NSF seeks cyber infrastructure to make sense of scientific data
- By Camille Tuutti
- Oct 04, 2011
The National Science Foundation has tapped a research team at the University of North Carolina-Chapel Hill to develop a national data infrastructure that would help future scientists and researchers manage the data deluge, share information and fuel innovation in the scientific community.
The UNC group will lead the DataNet Federation Consortium, which includes seven universities. The infrastructure that the consortium will try to create would support collaborative multidisciplinary research and will "democratize access to information among researchers and citizen scientists alike," said Rob Pennington, program director in NSF's Office of Cyberinfrastructure.
"It means researchers on the cutting edge have access to new, more extensive, multidisciplinary datasets that will enable breakthroughs and the creation of new fields of science and engineering," he added.
The effort would be a "significant step in the right direction" in solving some of the key problems researchers run into, said Stan Ahalt, director at the Renaissance Computing Institute at UNC-Chapel Hill, which federates the consortium's data repositories to enable cross-disciplinary research. One of the issues researchers today grapple with is how to best manage data in a way that maximizes its utility to the scientific community, he said. Storing massive quantities of data and the lack of well-designed methods that allow researchers to use unstructured and structured data simultaneously are additional obstacles for researchers, Ahalt added.
The national data infrastructure may not solve everything immediately, he said, "but it will give us a platform for start working meticulously on more long-term rugged solutions or robust solutions."
DFC will use iRODS, the integrated Rule Oriented Data System, to implement a data management infrastructure. Multiple federal agencies are already using the technology: the NASA Center for Climate Simulation, for example, imported a Moderate Resolution Imaging Spectroradiometer satellite image dataset onto the environment so academic researchers would have access, said Reagan Moore, principal investigator for the Data Intensive Cyber Environments research group at UNC-Chapel Hill that leads the consortium.
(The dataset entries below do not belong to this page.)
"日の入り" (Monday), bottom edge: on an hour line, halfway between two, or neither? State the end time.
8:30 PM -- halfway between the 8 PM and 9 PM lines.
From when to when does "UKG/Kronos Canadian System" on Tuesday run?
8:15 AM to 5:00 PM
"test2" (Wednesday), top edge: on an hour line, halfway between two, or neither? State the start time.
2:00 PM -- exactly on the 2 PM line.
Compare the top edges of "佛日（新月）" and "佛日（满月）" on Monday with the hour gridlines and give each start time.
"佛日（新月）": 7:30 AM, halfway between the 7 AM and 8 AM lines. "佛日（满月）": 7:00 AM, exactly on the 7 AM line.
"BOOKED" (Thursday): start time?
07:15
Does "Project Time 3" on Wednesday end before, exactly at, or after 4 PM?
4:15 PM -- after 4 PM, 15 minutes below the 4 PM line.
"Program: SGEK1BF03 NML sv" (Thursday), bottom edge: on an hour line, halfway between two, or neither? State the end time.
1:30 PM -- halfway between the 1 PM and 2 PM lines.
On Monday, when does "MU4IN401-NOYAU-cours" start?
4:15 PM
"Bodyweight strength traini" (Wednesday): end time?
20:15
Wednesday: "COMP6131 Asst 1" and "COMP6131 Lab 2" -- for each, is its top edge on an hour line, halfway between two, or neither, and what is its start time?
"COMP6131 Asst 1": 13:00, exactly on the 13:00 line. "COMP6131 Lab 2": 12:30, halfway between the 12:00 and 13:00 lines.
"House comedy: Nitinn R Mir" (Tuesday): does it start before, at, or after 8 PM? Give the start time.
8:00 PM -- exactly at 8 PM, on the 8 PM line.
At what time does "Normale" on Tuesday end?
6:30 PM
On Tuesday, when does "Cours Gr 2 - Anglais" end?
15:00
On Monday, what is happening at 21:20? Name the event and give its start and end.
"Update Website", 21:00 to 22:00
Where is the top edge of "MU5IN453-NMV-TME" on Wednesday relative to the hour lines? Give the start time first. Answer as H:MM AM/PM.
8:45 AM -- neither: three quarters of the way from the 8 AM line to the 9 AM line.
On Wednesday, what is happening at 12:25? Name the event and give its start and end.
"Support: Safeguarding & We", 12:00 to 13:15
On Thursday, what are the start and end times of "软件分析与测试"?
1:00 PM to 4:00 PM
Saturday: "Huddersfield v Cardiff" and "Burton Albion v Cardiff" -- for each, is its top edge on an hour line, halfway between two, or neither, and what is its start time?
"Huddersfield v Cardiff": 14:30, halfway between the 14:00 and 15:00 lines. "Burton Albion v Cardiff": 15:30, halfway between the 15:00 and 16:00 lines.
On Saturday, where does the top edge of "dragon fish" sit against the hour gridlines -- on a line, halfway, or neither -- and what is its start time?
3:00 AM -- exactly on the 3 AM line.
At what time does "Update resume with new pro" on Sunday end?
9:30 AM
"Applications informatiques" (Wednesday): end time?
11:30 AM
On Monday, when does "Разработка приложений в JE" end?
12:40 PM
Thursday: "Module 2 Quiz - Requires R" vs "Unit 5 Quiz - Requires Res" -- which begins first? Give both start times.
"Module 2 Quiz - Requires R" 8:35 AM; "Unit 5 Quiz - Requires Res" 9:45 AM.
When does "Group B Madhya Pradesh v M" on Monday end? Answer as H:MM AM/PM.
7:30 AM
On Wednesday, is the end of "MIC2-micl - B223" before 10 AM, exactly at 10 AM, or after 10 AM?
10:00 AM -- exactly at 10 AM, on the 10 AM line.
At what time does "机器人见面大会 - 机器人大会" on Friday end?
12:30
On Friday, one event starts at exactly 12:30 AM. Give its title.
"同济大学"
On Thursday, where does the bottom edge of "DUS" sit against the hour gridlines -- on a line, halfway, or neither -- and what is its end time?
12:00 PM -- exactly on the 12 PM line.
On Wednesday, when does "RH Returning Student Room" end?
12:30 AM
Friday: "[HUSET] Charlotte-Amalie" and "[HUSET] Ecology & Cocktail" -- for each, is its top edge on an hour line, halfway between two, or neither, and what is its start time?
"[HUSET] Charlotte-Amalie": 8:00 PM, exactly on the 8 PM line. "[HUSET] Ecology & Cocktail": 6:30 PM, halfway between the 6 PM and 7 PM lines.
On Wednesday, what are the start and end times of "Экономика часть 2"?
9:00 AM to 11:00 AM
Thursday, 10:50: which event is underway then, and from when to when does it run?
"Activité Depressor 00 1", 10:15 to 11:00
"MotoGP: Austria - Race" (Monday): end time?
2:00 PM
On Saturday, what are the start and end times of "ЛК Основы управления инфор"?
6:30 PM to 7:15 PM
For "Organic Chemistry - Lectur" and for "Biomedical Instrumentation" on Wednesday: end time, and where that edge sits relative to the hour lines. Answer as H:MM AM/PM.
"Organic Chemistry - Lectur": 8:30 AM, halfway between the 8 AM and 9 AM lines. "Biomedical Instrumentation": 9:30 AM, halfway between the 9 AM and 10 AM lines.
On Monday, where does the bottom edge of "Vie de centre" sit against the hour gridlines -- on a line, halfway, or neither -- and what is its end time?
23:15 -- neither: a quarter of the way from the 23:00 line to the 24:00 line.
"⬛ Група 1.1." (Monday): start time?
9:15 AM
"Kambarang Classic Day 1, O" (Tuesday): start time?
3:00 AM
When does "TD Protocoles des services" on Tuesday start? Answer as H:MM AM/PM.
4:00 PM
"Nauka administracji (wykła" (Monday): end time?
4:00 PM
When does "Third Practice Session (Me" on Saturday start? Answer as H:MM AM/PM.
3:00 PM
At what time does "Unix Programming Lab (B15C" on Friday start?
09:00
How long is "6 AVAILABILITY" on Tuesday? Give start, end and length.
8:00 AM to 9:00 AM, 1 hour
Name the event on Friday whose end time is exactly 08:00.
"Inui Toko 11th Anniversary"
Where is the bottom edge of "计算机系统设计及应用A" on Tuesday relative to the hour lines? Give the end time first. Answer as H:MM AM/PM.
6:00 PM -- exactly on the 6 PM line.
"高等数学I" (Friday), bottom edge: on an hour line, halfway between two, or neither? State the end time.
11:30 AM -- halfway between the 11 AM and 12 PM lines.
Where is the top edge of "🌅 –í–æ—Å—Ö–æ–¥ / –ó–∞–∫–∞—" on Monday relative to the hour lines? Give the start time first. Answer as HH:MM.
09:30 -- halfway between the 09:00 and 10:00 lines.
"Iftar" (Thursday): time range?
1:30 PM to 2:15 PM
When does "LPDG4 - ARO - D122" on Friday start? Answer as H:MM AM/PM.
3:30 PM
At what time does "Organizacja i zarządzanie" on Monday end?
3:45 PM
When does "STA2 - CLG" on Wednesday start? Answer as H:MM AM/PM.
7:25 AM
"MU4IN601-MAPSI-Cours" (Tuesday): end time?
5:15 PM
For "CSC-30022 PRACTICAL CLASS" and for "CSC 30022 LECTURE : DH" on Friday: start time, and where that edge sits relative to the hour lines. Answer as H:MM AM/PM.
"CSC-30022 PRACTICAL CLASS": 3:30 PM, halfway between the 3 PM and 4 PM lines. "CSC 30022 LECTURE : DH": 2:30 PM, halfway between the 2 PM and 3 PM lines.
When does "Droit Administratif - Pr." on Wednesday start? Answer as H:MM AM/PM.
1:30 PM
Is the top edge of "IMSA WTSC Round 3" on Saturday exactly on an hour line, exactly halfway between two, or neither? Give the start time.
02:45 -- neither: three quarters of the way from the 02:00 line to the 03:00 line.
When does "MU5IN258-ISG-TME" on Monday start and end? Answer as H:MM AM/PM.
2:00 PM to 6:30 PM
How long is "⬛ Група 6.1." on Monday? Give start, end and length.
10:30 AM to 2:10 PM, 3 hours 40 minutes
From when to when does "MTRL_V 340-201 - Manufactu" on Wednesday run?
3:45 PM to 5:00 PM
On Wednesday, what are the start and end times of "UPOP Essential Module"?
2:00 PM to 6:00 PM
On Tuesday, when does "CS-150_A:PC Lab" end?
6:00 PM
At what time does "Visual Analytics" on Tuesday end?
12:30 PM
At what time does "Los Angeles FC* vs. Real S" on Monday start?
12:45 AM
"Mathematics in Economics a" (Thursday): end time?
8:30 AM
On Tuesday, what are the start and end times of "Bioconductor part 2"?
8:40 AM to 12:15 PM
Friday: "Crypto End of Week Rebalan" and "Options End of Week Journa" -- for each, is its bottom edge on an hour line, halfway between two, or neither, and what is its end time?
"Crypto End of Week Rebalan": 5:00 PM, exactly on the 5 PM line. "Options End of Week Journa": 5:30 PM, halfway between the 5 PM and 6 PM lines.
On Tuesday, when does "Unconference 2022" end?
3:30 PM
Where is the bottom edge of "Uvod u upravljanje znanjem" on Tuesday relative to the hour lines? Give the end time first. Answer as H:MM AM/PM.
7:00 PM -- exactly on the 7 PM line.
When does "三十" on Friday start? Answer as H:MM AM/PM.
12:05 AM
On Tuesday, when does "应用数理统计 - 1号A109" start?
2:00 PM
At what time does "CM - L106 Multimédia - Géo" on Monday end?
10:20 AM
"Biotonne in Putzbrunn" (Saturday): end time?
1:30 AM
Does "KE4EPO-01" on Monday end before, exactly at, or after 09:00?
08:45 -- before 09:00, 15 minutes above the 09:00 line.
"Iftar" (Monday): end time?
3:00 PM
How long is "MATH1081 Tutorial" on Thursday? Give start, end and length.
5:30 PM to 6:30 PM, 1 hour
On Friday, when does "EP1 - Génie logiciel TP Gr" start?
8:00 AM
It's very typical for a scientific community to develop a set of practices around a particular methodology of collecting data, Ahalt explained. For example, hydrologists know where their censors are and what those mean from a geographical perspective. Those hydrologists put their data in a certain format that may not be obvious to someone who is, for example, doing atmospheric studies, he said.
"The long-term goal of this effort is to improve the ability to do research," Moore said. "If I'm a researcher in any given area, I'd like to be able to access data from other people working in the same area, collaborate with them, and then build a new collection that represents the new research results that are found. To do that, I need access to the old research results, to the observational data, to simulations or analyze what happens using computers, etc. These environments then greatly minimize the effort required to manage and distribute a collection and make it available to research."
For science research as a whole, Ahalt said the infrastructure could mean a lot more than just managing the data deluge or sharing information within the different research communities.
"Data is the currency of the knowledge economy," he said. "Right now, a lot of what we do collectively and globally from an economic standpoint is highly dependent on our ability to manipulate and analyze data. Data is also the currency of science; it's our ability to have a national infrastructure that will allow us to share those scientific assets."
The bottom line: "We'll be more efficient at producing new science, new innovation and new innovation knowledge," he said.